水圏では都市内河川、湖沼・内海・内湾等の閉鎖性水域の水質汚濁(重金属・有害化学物質等、有機汚濁)や、有機塩素系化合物(トリクロロエチレン等)による地下水汚染、化学物質・重金属・原油等・浮遊プラスチック等による海洋汚染がある(図 2-2)。

表2-1に海洋で検出される人為起源の物質を示した。これらの濃度が有害なレベルにあるかどうか簡単に評価できないが、多様化しながら広域に広がっていると考えられる。化学物質では各種の残留性農薬や PCB、ダイオキシン等の有機塩素系物質を中心とした難分解性汚染物質による汚染が問題である。PCB や DDT の汚染は、これらの物質の放出地域である工業地域の近海のみに限定されない(図 2-3)。

また、食物連鎖を通じた生物濃縮も問題であり、海に廃棄された化学物質・重金属が、海水・底質の他、魚介類等の海洋生物から検出されている。人間の放出した化学物質は海洋中の小魚からやがて大型の魚へと濃縮蓄積される。この問題は、生態系への影響のみならず、人間自身の食糧問題としても重要である。図 2-4 に PCBの循環について示しているが、始め大気や海水中に放出される量は、わずか 0.00001 ppm である。しかし、その濃度は、動植物の大きさにほぼ比例して高くなり、動物プランクトンでは 0.01 ppm であったものが、魚では最高 10 ppm まで跳ね上がり、海洋性哺乳類動物であるイルカに至っては、40 ppm に達する。PCB はもちろん、農作物や魚類を摂取する人間からも検出される。

船底や養殖生け簀への貝等の付着を防止する有機スズ化合物による汚染もある(使用は禁止されているが、閉鎖水域や貝類から有機スズ化合物検出され、貝類の生殖障害が起きている。図 2-5)。

油による汚染は原油の他に船から排出されるバラスト水やビルジがあり、オイルボールなどとなって漂う。プラスチック自身の有害性は報告されていないが、鳥類・ウミガメ等の海洋生物が飲み込んで障害を起こす、漂流するゴミに絡み付かれて自由を失う、漁具・漁網・合成樹脂の釣り糸が鳥類に絡まり死に至る等による海洋汚染がある。

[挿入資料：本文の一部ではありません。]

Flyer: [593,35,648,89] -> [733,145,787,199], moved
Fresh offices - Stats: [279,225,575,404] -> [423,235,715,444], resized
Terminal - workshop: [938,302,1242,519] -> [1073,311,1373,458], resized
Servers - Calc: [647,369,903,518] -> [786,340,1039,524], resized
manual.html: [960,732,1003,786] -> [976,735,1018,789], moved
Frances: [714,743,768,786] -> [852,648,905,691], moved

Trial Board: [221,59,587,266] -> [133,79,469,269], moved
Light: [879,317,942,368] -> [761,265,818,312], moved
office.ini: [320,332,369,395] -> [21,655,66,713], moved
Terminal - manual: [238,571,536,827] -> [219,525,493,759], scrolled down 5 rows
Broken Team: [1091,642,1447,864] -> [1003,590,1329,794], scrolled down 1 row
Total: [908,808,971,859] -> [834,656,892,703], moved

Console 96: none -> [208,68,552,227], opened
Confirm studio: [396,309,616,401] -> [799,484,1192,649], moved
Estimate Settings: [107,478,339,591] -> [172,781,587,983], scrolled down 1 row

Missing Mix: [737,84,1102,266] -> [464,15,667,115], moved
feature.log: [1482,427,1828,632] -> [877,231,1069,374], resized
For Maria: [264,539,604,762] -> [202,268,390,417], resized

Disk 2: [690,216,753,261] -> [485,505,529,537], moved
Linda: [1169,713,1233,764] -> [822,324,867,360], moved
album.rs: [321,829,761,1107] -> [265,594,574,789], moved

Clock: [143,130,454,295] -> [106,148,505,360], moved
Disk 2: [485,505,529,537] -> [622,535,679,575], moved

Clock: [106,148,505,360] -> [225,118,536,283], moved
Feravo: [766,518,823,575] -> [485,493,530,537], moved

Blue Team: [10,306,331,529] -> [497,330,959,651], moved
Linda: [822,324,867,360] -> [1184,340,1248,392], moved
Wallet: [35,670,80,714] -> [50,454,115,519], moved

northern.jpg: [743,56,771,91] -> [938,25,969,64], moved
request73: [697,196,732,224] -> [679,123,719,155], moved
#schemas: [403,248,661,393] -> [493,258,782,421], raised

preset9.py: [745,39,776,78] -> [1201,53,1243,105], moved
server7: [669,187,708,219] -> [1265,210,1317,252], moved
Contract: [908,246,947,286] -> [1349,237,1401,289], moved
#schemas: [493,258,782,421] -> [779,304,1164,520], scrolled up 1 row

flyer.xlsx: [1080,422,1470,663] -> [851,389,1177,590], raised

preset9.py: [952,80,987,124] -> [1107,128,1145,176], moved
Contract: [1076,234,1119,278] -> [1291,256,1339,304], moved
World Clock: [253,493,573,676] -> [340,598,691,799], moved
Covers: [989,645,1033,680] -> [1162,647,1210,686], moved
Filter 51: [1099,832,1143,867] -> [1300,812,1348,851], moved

ここで注意すべきは、大気中に放出された化学物質もやがて雨とともに地上に降り注ぎ、また陸上で使用された化学物質や天然物質も河川を通じて海(海水、底質、生物)に蓄積されるという点である。さらにこれらの化学物質は大気や海洋を通して国境を越えることもある(越境性環境汚染)。排水基準に見られるように、濃度規制から総量規制に移行しても、長い時間をかけて海に蓄積されると、その物質の性分解性が低い場合はやがて生態系のバランスの変化等の問題が顕在化すると考えられ、広大ではあるものの人間の活動に伴い、海の汚染が世界的に確認されるに至っている。また、天然物質でも過剰になれば富栄養化によって赤潮や青潮の原因になっている。

海洋に、各種物質(人工、天然)が流入しても海洋では急激な変動がおこらず、環境の変化がゆっくりと進むため、問題が顕在化するまでに長期間を要し、顕在化した時にはすでに手遅れという事態になると考えられる(修復のためには長期間を要する)。現在は、水質に関するモニタリングや対策が中心であり、この視点からは海洋汚染の実態はつかみにくい。